• [WHAT THE TASK ASKS] Shown below are entries with pictures; the line with "left hip: (381, 107)" through the line with "right shoulder: (30, 184)" is the span to retype exactly, and the pictures stay out.

RECORDS FOR PROCESSING Start Marker

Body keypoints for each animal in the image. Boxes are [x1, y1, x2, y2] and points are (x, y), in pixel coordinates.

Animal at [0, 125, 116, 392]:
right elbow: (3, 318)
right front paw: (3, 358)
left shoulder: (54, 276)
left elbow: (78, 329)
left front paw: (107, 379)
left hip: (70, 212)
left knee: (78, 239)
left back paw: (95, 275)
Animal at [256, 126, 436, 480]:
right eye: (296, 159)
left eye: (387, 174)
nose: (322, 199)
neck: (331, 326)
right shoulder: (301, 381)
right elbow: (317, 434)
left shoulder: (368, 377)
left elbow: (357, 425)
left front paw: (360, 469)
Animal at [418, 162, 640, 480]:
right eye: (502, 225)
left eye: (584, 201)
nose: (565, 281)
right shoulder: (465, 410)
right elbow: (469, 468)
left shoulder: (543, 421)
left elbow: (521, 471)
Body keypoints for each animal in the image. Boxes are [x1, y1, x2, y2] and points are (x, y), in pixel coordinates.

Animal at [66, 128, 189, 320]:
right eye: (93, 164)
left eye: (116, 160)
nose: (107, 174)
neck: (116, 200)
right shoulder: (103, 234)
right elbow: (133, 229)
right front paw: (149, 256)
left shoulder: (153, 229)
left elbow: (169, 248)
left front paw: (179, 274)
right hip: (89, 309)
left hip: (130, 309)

RECORDS FOR PROCESSING End Marker
RECORDS FOR PROCESSING Start Marker

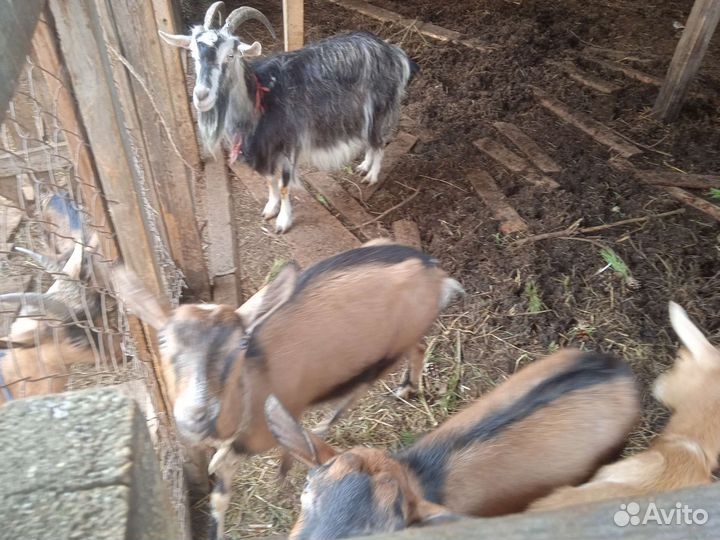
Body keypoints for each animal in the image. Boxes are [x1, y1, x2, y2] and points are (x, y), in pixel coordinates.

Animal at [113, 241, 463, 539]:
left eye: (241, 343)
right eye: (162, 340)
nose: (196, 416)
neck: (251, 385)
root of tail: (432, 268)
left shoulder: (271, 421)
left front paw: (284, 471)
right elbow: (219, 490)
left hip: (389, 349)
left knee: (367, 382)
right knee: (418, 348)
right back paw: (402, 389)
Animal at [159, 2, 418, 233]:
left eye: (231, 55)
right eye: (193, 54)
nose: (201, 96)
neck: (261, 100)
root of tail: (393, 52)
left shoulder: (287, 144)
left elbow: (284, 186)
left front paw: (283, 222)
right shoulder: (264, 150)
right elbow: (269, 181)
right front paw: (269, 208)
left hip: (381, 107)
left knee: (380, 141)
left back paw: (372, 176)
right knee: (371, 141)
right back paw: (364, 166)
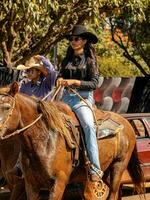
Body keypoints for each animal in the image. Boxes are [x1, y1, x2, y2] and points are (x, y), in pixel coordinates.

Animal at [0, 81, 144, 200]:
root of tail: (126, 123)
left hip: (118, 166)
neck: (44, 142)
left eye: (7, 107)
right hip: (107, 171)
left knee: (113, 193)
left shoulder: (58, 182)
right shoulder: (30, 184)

RECORDS FOR PROCESSING End Marker
RECORDS FOR PROCESSING Start Marker

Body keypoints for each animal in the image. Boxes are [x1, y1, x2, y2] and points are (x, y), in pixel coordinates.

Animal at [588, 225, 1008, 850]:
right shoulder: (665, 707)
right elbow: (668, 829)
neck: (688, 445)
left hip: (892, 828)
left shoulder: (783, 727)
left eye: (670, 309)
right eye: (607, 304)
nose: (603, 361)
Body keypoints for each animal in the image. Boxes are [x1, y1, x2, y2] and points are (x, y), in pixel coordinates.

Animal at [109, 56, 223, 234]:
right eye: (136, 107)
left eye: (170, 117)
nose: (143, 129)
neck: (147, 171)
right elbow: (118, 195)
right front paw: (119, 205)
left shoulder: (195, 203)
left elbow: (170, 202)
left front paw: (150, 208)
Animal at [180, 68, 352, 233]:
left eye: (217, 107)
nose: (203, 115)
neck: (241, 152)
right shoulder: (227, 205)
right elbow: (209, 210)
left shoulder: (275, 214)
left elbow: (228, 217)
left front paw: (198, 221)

RECORDS FOR PROCESSING End Marker

• [RESULT FOR THIS EXERCISE]
left hip: (381, 107)
left knee: (380, 141)
left back paw: (372, 176)
right knee: (371, 141)
right back paw: (364, 166)
Body keypoints for each animal in the image. Boxes are [x1, y1, x2, y2] and points are (x, y), in pixel coordinates.

Animal at [0, 81, 144, 200]:
root of tail: (126, 123)
left hip: (118, 166)
neck: (44, 142)
left eye: (7, 107)
right hip: (107, 171)
left knee: (113, 193)
left shoulder: (58, 182)
right shoulder: (30, 184)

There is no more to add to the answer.